Summary and Info
This unique volume gives readers a front-row seat at an exciting and crucial symposium. Recent advances in theory and treatment have significantly increased our understanding of obsessive-compulsive disorder (OCD). Yet research on OCD generally falls in categories of either behavioral or biological, and rarely do the two meet. Concepts and Controversies in Obsessive-Compulsive Disorder bridges this gap admirably. Featuring an international panel of 42 experts, this volume focuses in depth on—and presents opposing viewpoints to —the seven conceptual and practical disputes that characterize the field today: - categorical versus dimensional perspectives on symptoms - animal versus behavioral models - single OCD entity versus OCD spectrum - neuropsychiatric versus cognitive-behavioral models - cognitive therapy versus exposure therapy - self-directed versus therapist-directed treatment - medication versus cognitive-behavioral therapy These issues are presented in a debate format, with each side contributing a position paper on the topic, followed by a rebuttal from the opposite perspective.
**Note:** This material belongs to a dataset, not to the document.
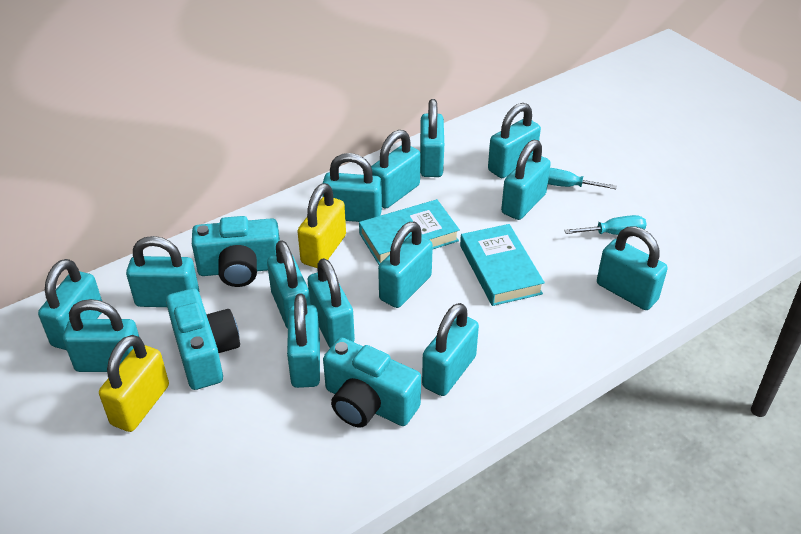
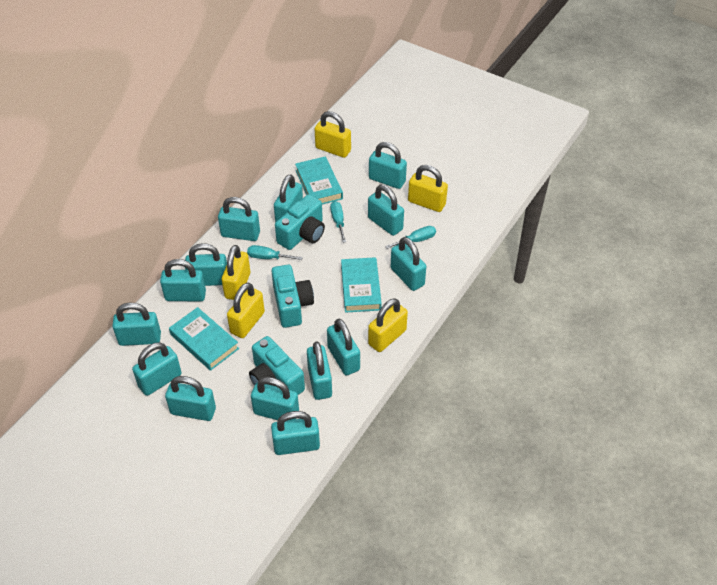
turquoise book: [359,199,460,265] [460,224,545,306] = 2 -> [169,307,239,371] [295,156,343,204] [341,257,382,313] = 3
turquoise screwdriver: [548,168,617,189] [564,215,647,235] = 2 -> [247,245,303,260] [330,201,346,243] [385,226,436,249] = 3
yellow padlock: [99,335,169,432] [297,183,346,268] = 2 -> [222,245,250,300] [227,283,265,338] [315,111,351,158] [368,298,408,352] [408,165,448,212] = 5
To further enrich the debate, timely chapters examine special areas such as sexual addictions, body dysmorphic disorder, trichotillomania, Tourette’s syndrome, and compulsive shopping in the context of OCD. This level of discussion and argument, with its possibility for collaboration and integration, makes Concepts and Controveries of Obsessive Compulsive Disorder unique and productive reading for students, researchers, and therapists of all orientations as they design the next generation of theory and greater nuances of treatment.
More About the Author
Jonathan ("Jon") Stuart Abramowitz (born 1969, Baltimore MD) is an American clinical psychologist and Professor in the Department of Psychology and Neuroscience at the University of North Carolina at Chapel Hill (UNC-CH).